Secret médical et IA : que dit la loi en 2026 ?
Utiliser un scribe IA est-il compatible avec le secret médical ? Cadre légal (Code de la santé publique, RGPD), notion de sous-traitant, responsabilité du praticien. Le point clair.
Confier la rédaction d'un compte-rendu à une IA, est-ce trahir le secret médical ? La question revient à chaque démonstration. Réponse courte : non, à condition de respecter quelques règles. Voici le cadre légal, sans jargon, et ce qu'il implique concrètement pour vous.
Le secret médical, ce qu'il couvre
Le secret professionnel est défini à l'article L.1110-4 du Code de la santé publique et à l'article 226-13 du Code pénal. Il couvre tout ce que le praticien apprend dans l'exercice : ce que dit le patient, ce que le médecin constate, déduit ou consigne. Le compte-rendu de consultation entre pleinement dedans.

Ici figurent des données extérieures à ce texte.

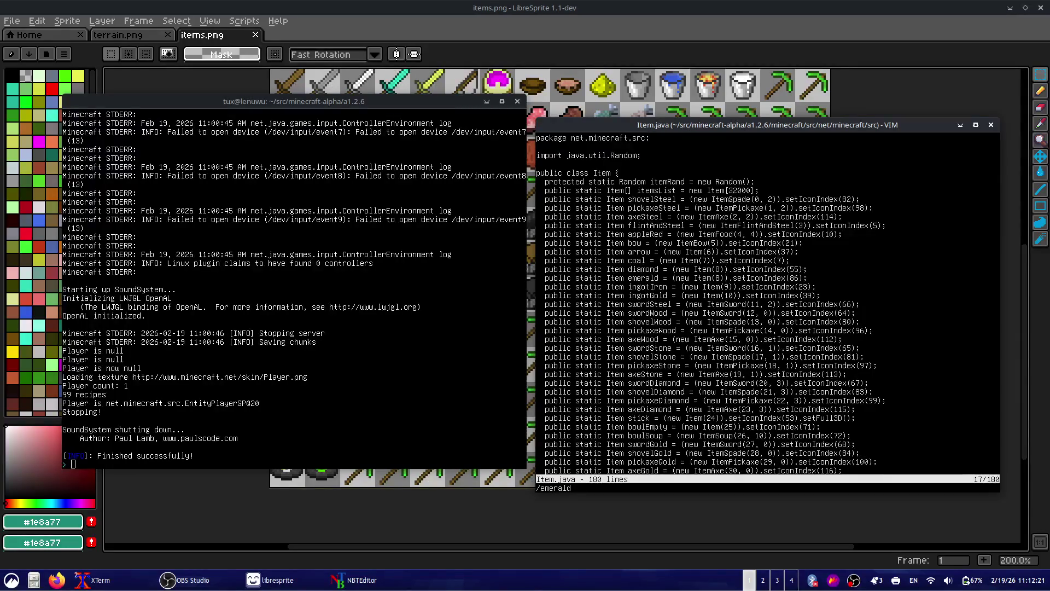
pyautogui.press('e')
pyautogui.press('e')
pyautogui.press('e')
pyautogui.press('V')
pyautogui.press('Escape')
pyautogui.press('d')
pyautogui.press('d')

Point clé : le secret n'interdit pas d'utiliser des outils numériques. Vous tapez déjà vos CR dans un logiciel, vous les stockez sur un disque, vous les transmettez par messagerie sécurisée. La loi encadre comment ces outils traitent la donnée, pas leur existence.
La notion de sous-traitant (RGPD)
Dès qu'un prestataire traite des données de santé pour votre compte, le RGPD le qualifie de sous-traitant (article 28). Un éditeur de scribe IA est sous-traitant, exactement comme votre logiciel de gestion de cabinet ou votre hébergeur de dossiers.
Ce statut impose au prestataire des obligations précises :
- Un contrat de sous-traitance(ou DPA) écrit qui encadre l'usage des données.
- Un hébergement conforme : pour les données de santé, l'agrément HDS (Hébergeur de Données de Santé) est la référence en France.
- L'interdiction de réutiliser vos données à d'autres fins (entraînement de modèles, revente, etc.).
- Des mesures de sécurité techniques : chiffrement, traçabilité.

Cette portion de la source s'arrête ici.